Dün golden sonrasında ve öncesinde tüm tribünler "Şehitler Ölmez Vatan Bölünmez" diye bağırdı. Ben bağırmadım. Çünkü "Şehitler Öldü Vatan Bölündü"... Kimse buna iştirak etmek zorunda değil benim siyasi görüşümdür.
Her sabah yaptığım gibi bu sabah da Hürriyet Gazetesi yazarı Yılmaz Özdil'i okumak için bilgisayar başına geçtim. Aynı başlık! Dün içimden geçenler usta bir kalemin elinde kelimelere dökülmüş. Bu bağlamda Almeida'ya teşekkür ederim. Hikaye doğruysa bir taraftarımızın isteğini yerine getirmiş. Güneydoğu'da olanlarla ne kadar ilgilidir bilemem ama bu hareketi bile benim gözümde onu farklı yere taşıdı. Geçen sezonki yazılarımı okuyanlar bilir bazı hallerine ayar oluyordum. Fakat dün geçen seneye göre daha formda gördüm. 9 numara yakışmış. Ayrıca bu ince davranışı beni çok etkiledi. Umarım devam eder.
Penaltı inanılmaz koftiydi bu arada!
Köybaşı ve Holosko klasik sinir bozukluğu.
Guti'nin bir olayını göremedik.
Pektemek ve Egemen umut verdi sağolsunlar.
Kötünün kötüsü bu takıma sidik zoruyla 3 gol beni çok mutlu etmedi ama Allah bereket versin.
Bu arada Kapalı'dan sonra kombine fiyatlarına ve endüstriyel futbola tepki göstererek bu sezon kombineyi Eski Açık'tan aldık. Çok güzel bir koltuk buldum açısı süper. Dürbün almayı düşünüyorum karşı kaleye yapılan ataklar için. Bakalım hayırslısı.
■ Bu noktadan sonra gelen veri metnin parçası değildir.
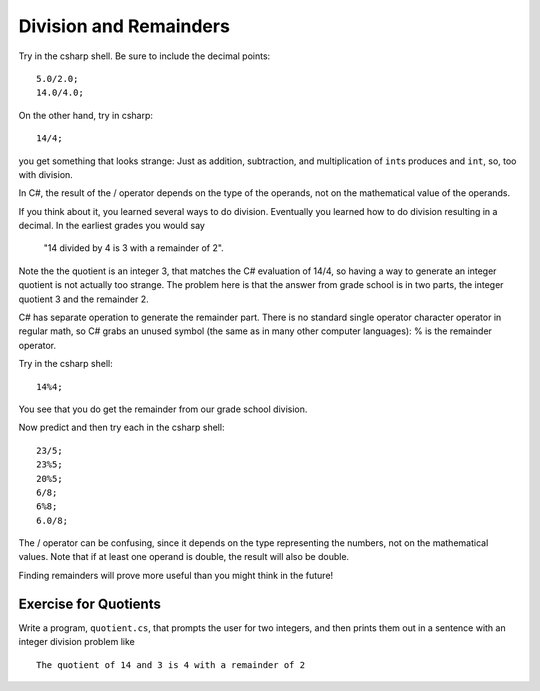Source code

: .. index:: 
   double: division; remainder 

.. _Division-and-Remainders:
   
Division and Remainders
=========================

Try in the csharp shell.  Be sure to include the decimal points::

    5.0/2.0; 
    14.0/4.0; 

On the other hand, try in csharp::

	14/4;
	
you get something that looks strange:  Just as addition, subtraction, and multiplication
of ``int``\ s produces and ``int``, so, too with division.

In C#, the result of the / operator depends on the
type of the operands, not on the mathematical value of the operands.

If you think about it, you learned several ways to do division.
Eventually you learned how to do division resulting in a decimal.
In the earliest grades you would say

    "14 divided by 4 is 3 with a remainder of 2". 

Note the the quotient is an integer 3, that matches the C# evaluation of 14/4,
so having a way to generate an integer quotient is not actually too strange.
The problem here is
that the answer from grade school is in two parts, the integer quotient 3 and the
remainder 2.  

C# has separate operation to generate the remainder part.  There is no standard
single operator character operator in regular math, so C# grabs an unused symbol 
(the same as in many other computer languages): % is the remainder operator.

Try in the csharp shell::

    14%4;
    
You see that you do get the remainder from our grade school division.

Now predict and then try each in the csharp shell::

    23/5; 
    23%5; 
    20%5; 
    6/8; 
    6%8; 
    6.0/8;

The / operator can be confusing, since it depends on the type representing the numbers, 
not on the mathematical values.
Note that if at least one operand is double, the result will also be double.

Finding remainders will prove more useful than you might think in
the future!


.. _QuotientProblem:

Exercise for Quotients
------------------------

Write a program, ``quotient.cs``, that
prompts the user for two integers, and then prints them out in a
sentence with an integer division problem like ::

   The quotient of 14 and 3 is 4 with a remainder of 2

.. FIX make text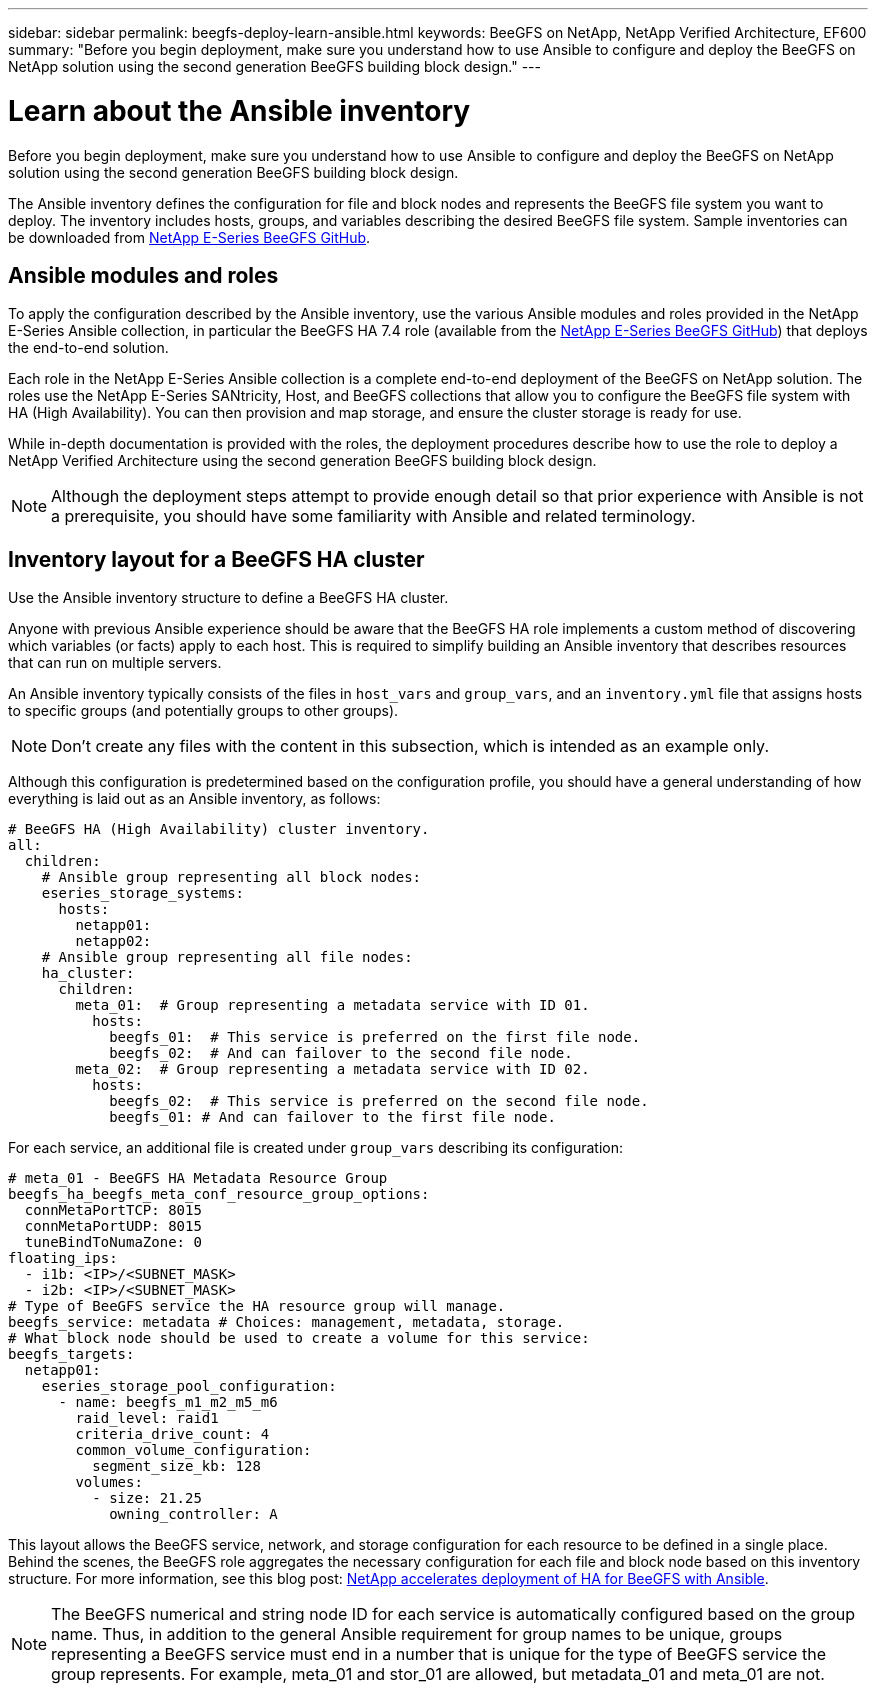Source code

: ---
sidebar: sidebar
permalink: beegfs-deploy-learn-ansible.html
keywords: BeeGFS on NetApp, NetApp Verified Architecture, EF600
summary: "Before you begin deployment, make sure you understand how to use Ansible to configure and deploy the BeeGFS on NetApp solution using the second generation BeeGFS building block design."
---

= Learn about the Ansible inventory
:hardbreaks:
:nofooter:
:icons: font
:linkattrs:
:imagesdir: ./media/

[.lead]
Before you begin deployment, make sure you understand how to use Ansible to configure and deploy the BeeGFS on NetApp solution using the second generation BeeGFS building block design.

The Ansible inventory defines the configuration for file and block nodes and represents the BeeGFS file system you want to deploy. The inventory includes hosts, groups, and variables describing the desired BeeGFS file system. Sample inventories can be downloaded from https://github.com/netappeseries/beegfs/tree/master/getting_started/[NetApp E-Series BeeGFS GitHub^].

== Ansible modules and roles
To apply the configuration described by the Ansible inventory, use the various Ansible modules and roles provided in the NetApp E-Series Ansible collection, in particular the BeeGFS HA 7.4 role (available from the https://github.com/netappeseries/beegfs/tree/master/roles/beegfs_ha_7_4[NetApp E-Series BeeGFS GitHub^]) that deploys the end-to-end solution.

Each role in the NetApp E-Series Ansible collection is a complete end-to-end deployment of the BeeGFS on NetApp solution. The roles use the NetApp E-Series SANtricity, Host, and BeeGFS collections that allow you to configure the BeeGFS file system with HA (High Availability). You can then provision and map storage, and ensure the cluster storage is ready for use.

While in-depth documentation is provided with the roles, the deployment procedures describe how to use the role to deploy a NetApp Verified Architecture using the second generation BeeGFS building block design.

[NOTE]
  Although the deployment steps attempt to provide enough detail so that prior experience with Ansible is not a prerequisite, you should have some familiarity with Ansible and related terminology.

== Inventory layout for a BeeGFS HA cluster
Use the Ansible inventory structure to define a BeeGFS HA cluster.

Anyone with previous Ansible experience should be aware that the BeeGFS HA role implements a custom method of discovering which variables (or facts) apply to each host. This is required to simplify building an Ansible inventory that describes resources that can run on multiple servers.

An Ansible inventory typically consists of the files in `host_vars` and `group_vars`, and an `inventory.yml` file that assigns hosts to specific groups (and potentially groups to other groups).

[NOTE]
Don’t create any files with the content in this subsection, which is intended as an example only.

Although this configuration is predetermined based on the configuration profile, you should have a general understanding of how everything is laid out as an Ansible inventory, as follows:

....
# BeeGFS HA (High Availability) cluster inventory.
all:
  children:
    # Ansible group representing all block nodes:
    eseries_storage_systems:
      hosts:
        netapp01:
        netapp02:
    # Ansible group representing all file nodes:
    ha_cluster:
      children:
        meta_01:  # Group representing a metadata service with ID 01.
          hosts:
            beegfs_01:  # This service is preferred on the first file node.
            beegfs_02:  # And can failover to the second file node.
        meta_02:  # Group representing a metadata service with ID 02.
          hosts:
            beegfs_02:  # This service is preferred on the second file node.
            beegfs_01: # And can failover to the first file node.
....

For each service, an additional file is created under `group_vars` describing its configuration:

....
# meta_01 - BeeGFS HA Metadata Resource Group
beegfs_ha_beegfs_meta_conf_resource_group_options:
  connMetaPortTCP: 8015
  connMetaPortUDP: 8015
  tuneBindToNumaZone: 0
floating_ips:
  - i1b: <IP>/<SUBNET_MASK>
  - i2b: <IP>/<SUBNET_MASK>
# Type of BeeGFS service the HA resource group will manage.
beegfs_service: metadata # Choices: management, metadata, storage.
# What block node should be used to create a volume for this service:
beegfs_targets:
  netapp01:
    eseries_storage_pool_configuration:
      - name: beegfs_m1_m2_m5_m6
        raid_level: raid1
        criteria_drive_count: 4
        common_volume_configuration:
          segment_size_kb: 128
        volumes:
          - size: 21.25
            owning_controller: A
....

This layout allows the BeeGFS service, network, and storage configuration for each resource to be defined in a single place. Behind the scenes, the BeeGFS role aggregates the necessary configuration for each file and block node based on this inventory structure. For more information, see this blog post: https://www.netapp.com/blog/accelerate-deployment-of-ha-for-beegfs-with-ansible/[NetApp accelerates deployment of HA for BeeGFS with Ansible^].

[NOTE]
The BeeGFS numerical and string node ID for each service is automatically configured based on the group name. Thus,  in addition to the general Ansible requirement for group names to be unique, groups representing a BeeGFS service must end in a number that is unique for the type of BeeGFS service the group represents. For example,  meta_01 and stor_01 are allowed, but metadata_01 and meta_01 are not.
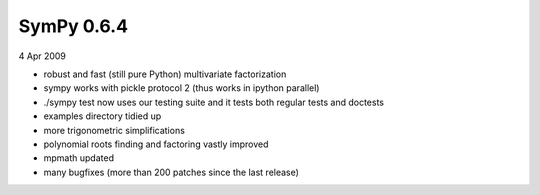 ===========
SymPy 0.6.4
===========

4 Apr 2009

* robust and fast (still pure Python) multivariate factorization
* sympy works with pickle protocol 2 (thus works in ipython parallel)
* ./sympy test now uses our testing suite and it tests both regular tests and doctests
* examples directory tidied up
* more trigonometric simplifications
* polynomial roots finding and factoring vastly improved
* mpmath updated
* many bugfixes (more than 200 patches since the last release)
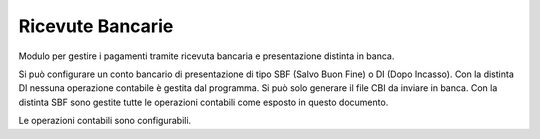 Ricevute Bancarie
-----------------

Modulo per gestire i pagamenti tramite ricevuta bancaria e presentazione distinta in banca.

Si può configurare un conto bancario di presentazione di tipo SBF (Salvo Buon Fine) o DI (Dopo Incasso).
Con la distinta DI nessuna operazione contabile è gestita dal programma.
Si può solo generare il file CBI da inviare in banca.
Con la distinta SBF sono gestite tutte le operazioni contabili come esposto in questo documento.

Le operazioni contabili sono configurabili.
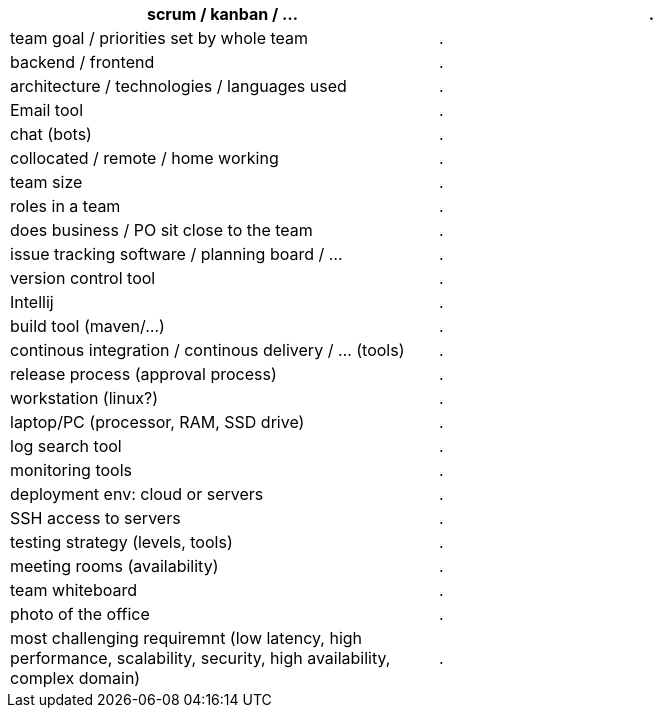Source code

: |===
|scrum / kanban / ... |.

|team goal / priorities set by whole team |.

|backend / frontend |.

|architecture / technologies / languages used |.

|Email tool |.

|chat (bots) |.

|collocated / remote / home working |.

|team size |.

|roles in a team |.

|does business / PO sit close to the team |.

|issue tracking software / planning board / ... |.

|version control tool |.

|Intellij |.

|build tool (maven/...) |.

|continous integration / continous delivery / ... (tools) |.

|release process (approval process) |.

|workstation (linux?) |.

|laptop/PC (processor, RAM, SSD drive) |.

|log search tool |.

|monitoring tools |.

|deployment env: cloud or servers |.

|SSH access to servers |.

|testing strategy (levels, tools) |.

|meeting rooms (availability) |.

|team whiteboard |.

|photo of the office |.

|most challenging requiremnt (low latency, high performance, scalability, security, high availability, complex domain) |.
|===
Son dip not: Siyah formayı hiç beğenmedim. Beyaz geçen senekinin aynısı sadece reklam değişik. Umarım diğer iki forma güzel olur da biz de bu sene forma almış oluruz. Bu arada yeni formayı alan çoktu. Milletin Colaturka'dan ne kadar bunalıp nefret ettiğinin bir göstergesi bence. Geçen yıllarda bu kadar yeni forma görmüyordum ilk maçta. Artı Kartal Yuvası'nda arkadaki reklamı nasıl sökeriz formanın üstünden diye hararetli tartışmalar vardı. Sonuç çıkmadı ama ben de çok kastım ama çıkartamıyorum.
Neyse.
Kombine kartımızı besmeleyle soktuk yuvasına girerken, hayırlısı olsun dedik. İnşallah böyle devam eder.